The Native population was being overrun in 1905 by the numbers of immigrants who were invited by the state to come and live on Native lands. The savage cutting of Minnesota’s old growth trees was so efficient that 90% of the original forests would be gone. This treasure shrank to the tiny Chippewa Forest, saved by president Theodore Roosevelt, who famously had said before that the one thought he had when contemplating a tree was to cut it down. During the winter of 1898, just seven years before 1905, federal government officials and a host of other interests argued the question of what to do with the lands, the forest, and the “Indians” in northern Minnesota. All three were in the argument as if all three were of equal or similar concern. The hubris of the United States and its representatives clearly showed the disregard for humanity it held, even to the point of wanton killing and starvation. In its never-ending land greed, the federal government trampled on its own most solemnly entered into treaties.

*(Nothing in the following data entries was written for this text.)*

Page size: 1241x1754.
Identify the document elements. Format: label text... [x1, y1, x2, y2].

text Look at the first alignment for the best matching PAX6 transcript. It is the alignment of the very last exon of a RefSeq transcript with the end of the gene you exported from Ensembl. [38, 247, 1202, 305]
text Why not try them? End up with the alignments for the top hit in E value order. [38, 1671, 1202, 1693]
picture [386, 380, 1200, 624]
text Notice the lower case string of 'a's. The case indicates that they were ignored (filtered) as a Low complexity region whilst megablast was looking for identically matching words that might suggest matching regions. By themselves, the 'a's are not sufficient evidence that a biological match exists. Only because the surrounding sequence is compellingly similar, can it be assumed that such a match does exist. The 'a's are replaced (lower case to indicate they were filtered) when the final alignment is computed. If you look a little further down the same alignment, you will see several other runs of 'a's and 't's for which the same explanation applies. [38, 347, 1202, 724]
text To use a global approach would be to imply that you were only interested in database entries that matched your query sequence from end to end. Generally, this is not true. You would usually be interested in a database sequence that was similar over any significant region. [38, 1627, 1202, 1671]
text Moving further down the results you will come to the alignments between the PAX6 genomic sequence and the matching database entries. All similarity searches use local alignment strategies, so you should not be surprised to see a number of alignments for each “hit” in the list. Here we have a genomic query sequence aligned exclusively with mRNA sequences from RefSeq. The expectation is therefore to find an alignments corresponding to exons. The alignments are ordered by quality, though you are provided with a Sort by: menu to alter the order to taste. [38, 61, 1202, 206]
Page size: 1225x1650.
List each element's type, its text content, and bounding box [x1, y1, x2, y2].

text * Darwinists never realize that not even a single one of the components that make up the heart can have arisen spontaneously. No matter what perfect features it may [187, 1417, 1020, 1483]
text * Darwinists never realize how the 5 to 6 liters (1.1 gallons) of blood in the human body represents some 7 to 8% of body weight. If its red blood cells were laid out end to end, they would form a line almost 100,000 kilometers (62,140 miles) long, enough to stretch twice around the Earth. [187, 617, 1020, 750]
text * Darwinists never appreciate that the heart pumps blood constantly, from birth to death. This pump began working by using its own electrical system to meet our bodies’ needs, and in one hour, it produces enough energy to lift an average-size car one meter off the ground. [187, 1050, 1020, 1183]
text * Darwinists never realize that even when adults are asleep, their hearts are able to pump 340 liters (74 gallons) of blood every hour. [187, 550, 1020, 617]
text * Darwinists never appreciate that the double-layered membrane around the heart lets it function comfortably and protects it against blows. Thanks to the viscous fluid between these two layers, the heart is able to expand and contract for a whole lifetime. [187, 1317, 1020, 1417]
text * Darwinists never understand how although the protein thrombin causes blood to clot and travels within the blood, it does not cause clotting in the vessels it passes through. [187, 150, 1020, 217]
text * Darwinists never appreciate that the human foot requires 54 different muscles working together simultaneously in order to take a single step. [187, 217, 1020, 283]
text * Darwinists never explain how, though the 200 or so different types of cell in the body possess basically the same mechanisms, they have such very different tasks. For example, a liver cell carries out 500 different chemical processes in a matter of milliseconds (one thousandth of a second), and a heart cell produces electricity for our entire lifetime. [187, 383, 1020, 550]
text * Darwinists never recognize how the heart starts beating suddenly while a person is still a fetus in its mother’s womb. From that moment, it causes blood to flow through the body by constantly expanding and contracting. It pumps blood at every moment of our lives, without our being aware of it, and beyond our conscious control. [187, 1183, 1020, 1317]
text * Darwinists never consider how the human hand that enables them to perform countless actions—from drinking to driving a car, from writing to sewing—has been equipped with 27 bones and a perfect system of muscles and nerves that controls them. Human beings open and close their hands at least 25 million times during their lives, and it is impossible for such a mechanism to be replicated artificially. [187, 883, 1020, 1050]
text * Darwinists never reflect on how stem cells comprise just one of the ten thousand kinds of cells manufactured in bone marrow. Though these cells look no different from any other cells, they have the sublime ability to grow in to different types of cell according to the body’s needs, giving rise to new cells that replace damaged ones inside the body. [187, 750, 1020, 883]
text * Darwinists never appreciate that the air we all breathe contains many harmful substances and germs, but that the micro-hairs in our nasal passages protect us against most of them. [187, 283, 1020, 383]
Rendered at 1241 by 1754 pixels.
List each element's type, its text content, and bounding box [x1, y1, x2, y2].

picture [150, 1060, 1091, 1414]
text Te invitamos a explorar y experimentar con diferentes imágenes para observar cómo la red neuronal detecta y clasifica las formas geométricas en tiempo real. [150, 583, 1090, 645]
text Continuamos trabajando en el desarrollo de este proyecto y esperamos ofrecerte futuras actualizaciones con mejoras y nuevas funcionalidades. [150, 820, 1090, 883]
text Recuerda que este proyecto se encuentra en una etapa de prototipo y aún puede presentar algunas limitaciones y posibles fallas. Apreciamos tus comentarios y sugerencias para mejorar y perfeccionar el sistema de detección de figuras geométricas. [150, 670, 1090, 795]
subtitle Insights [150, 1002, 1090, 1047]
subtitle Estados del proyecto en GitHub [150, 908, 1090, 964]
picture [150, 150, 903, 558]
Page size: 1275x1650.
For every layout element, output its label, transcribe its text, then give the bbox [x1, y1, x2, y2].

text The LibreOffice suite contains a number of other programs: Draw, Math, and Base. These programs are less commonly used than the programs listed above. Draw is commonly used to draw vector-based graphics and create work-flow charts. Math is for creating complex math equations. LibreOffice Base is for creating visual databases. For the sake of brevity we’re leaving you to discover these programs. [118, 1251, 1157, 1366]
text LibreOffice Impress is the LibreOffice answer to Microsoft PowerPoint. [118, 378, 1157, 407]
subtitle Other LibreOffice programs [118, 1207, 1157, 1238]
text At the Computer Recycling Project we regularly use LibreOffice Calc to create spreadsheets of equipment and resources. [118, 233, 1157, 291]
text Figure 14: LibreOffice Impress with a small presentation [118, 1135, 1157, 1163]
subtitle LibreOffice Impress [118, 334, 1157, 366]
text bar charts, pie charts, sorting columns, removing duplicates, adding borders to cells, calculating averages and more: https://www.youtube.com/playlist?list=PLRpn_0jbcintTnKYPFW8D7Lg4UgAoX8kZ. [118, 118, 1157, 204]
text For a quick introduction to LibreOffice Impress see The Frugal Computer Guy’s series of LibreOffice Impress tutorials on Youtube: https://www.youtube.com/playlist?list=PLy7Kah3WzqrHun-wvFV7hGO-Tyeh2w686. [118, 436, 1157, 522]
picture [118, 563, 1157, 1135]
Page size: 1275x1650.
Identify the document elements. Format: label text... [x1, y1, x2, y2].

There is more, but it is clear that when the paintings went up in the state Capitol, Native people were considered subjugated, exterminated, and pacified. That attitude is frozen in the images visitors see when visiting the Governor’s reception area today. There are no images that truthfully tell the story of immigrant/Native relations: the forced starvation of Little Crow’s people, the peaceful relations of the two peoples when the Dakota adhered to the Treaty of Traverse des Sioux, while the government left them to starve, the long, hard history of the Dakota peoples who were repeatedly betrayed by the British in 1753, the French in the same time period, the Americans in 1812, and the British again as they left the area and all promises to the Dakota behind. By 1862, the Americans swooped in on the weakened Native Nations, to grab lands for food. What hungry hordes these must have been from Europe that regard for human life was cast aside. That legacy lives on today and cannot be erased simply by time.

So the question remains of how to forgive the betrayal and perhaps even give some new meaning to the paintings that hung in Minnesota’s state Capitol. Something like Picasso’s “Guernica” comes to mind, as an alternative view of that balmy day in 1851 should like when after the treaty was signed. The painting by Picasso shows the bombing of a Basque town in Spain, and the destruction of all life. In contrast, the game the Dakota people relied on were relentlessly killed by the settlers and starvation set in. There are such paintings, done by Native artists, and new art could be commissioned.

We are a moment in history when Minnesota could take a bold step to correct its historical view of its own bloody past. But it would seem that the pain of reality is too great to view with open eyes. Were we to do that, we would have to take a good look at Minnesota’s state seal. In the original, as with today’s seal, we see the stump of a tree, evidence of the cutting of millions of trees. The trees made way for the plowman who took the prized land. And in both seals, we still see the Native, riding away into the west, just as Governor Ramsey promised to drive “them forever beyond the borders of the state.”

No matter how much the official language concerning the seal tortures the meaning of the image we all see, there can be no doubt that the 1858 view of Native people is the same view we see today. The Native is riding away.